==== RECORDS FOR PROCESSING ====

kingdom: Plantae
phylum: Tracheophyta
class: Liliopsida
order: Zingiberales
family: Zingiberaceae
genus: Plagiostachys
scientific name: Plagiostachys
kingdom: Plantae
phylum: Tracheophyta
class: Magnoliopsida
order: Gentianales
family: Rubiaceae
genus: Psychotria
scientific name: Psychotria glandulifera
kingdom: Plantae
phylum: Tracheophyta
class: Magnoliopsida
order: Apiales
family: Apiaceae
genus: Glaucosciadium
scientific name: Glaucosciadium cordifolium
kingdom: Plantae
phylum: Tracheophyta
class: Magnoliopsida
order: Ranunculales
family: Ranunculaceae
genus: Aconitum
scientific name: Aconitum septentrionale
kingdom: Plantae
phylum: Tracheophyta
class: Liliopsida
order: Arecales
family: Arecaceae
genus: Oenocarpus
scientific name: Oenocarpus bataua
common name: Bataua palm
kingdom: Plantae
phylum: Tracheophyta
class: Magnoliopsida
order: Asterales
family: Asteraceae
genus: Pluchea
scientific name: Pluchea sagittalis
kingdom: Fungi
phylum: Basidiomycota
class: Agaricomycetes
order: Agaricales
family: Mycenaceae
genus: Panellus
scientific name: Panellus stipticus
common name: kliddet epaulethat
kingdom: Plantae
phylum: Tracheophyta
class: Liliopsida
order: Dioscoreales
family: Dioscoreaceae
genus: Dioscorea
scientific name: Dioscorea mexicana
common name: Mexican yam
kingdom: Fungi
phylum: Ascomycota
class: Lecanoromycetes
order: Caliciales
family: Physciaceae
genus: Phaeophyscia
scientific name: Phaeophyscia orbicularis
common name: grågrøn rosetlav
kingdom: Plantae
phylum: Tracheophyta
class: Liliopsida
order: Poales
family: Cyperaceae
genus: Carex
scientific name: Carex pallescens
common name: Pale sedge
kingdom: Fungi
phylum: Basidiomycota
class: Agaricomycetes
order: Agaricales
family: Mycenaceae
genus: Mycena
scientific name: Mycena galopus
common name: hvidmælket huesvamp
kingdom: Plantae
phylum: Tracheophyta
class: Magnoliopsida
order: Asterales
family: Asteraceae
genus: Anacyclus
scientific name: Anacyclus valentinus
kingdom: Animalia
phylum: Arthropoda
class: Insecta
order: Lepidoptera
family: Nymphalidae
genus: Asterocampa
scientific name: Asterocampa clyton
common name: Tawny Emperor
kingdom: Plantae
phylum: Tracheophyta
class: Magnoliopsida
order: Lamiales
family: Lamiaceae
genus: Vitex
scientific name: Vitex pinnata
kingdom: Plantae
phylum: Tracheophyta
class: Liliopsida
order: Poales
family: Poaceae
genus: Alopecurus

====

#### TASK DETAILS:
Copy out every line of the records above word for word, keeping their order.

#### OUTPUT BELOW:
kingdom: Plantae
phylum: Tracheophyta
class: Liliopsida
order: Zingiberales
family: Zingiberaceae
genus: Plagiostachys
scientific name: Plagiostachys
kingdom: Plantae
phylum: Tracheophyta
class: Magnoliopsida
order: Gentianales
family: Rubiaceae
genus: Psychotria
scientific name: Psychotria glandulifera
kingdom: Plantae
phylum: Tracheophyta
class: Magnoliopsida
order: Apiales
family: Apiaceae
genus: Glaucosciadium
scientific name: Glaucosciadium cordifolium
kingdom: Plantae
phylum: Tracheophyta
class: Magnoliopsida
order: Ranunculales
family: Ranunculaceae
genus: Aconitum
scientific name: Aconitum septentrionale
kingdom: Plantae
phylum: Tracheophyta
class: Liliopsida
order: Arecales
family: Arecaceae
genus: Oenocarpus
scientific name: Oenocarpus bataua
common name: Bataua palm
kingdom: Plantae
phylum: Tracheophyta
class: Magnoliopsida
order: Asterales
family: Asteraceae
genus: Pluchea
scientific name: Pluchea sagittalis
kingdom: Fungi
phylum: Basidiomycota
class: Agaricomycetes
order: Agaricales
family: Mycenaceae
genus: Panellus
scientific name: Panellus stipticus
common name: kliddet epaulethat
kingdom: Plantae
phylum: Tracheophyta
class: Liliopsida
order: Dioscoreales
family: Dioscoreaceae
genus: Dioscorea
scientific name: Dioscorea mexicana
common name: Mexican yam
kingdom: Fungi
phylum: Ascomycota
class: Lecanoromycetes
order: Caliciales
family: Physciaceae
genus: Phaeophyscia
scientific name: Phaeophyscia orbicularis
common name: grågrøn rosetlav
kingdom: Plantae
phylum: Tracheophyta
class: Liliopsida
order: Poales
family: Cyperaceae
genus: Carex
scientific name: Carex pallescens
common name: Pale sedge
kingdom: Fungi
phylum: Basidiomycota
class: Agaricomycetes
order: Agaricales
family: Mycenaceae
genus: Mycena
scientific name: Mycena galopus
common name: hvidmælket huesvamp
kingdom: Plantae
phylum: Tracheophyta
class: Magnoliopsida
order: Asterales
family: Asteraceae
genus: Anacyclus
scientific name: Anacyclus valentinus
kingdom: Animalia
phylum: Arthropoda
class: Insecta
order: Lepidoptera
family: Nymphalidae
genus: Asterocampa
scientific name: Asterocampa clyton
common name: Tawny Emperor
kingdom: Plantae
phylum: Tracheophyta
class: Magnoliopsida
order: Lamiales
family: Lamiaceae
genus: Vitex
scientific name: Vitex pinnata
kingdom: Plantae
phylum: Tracheophyta
class: Liliopsida
order: Poales
family: Poaceae
genus: Alopecurus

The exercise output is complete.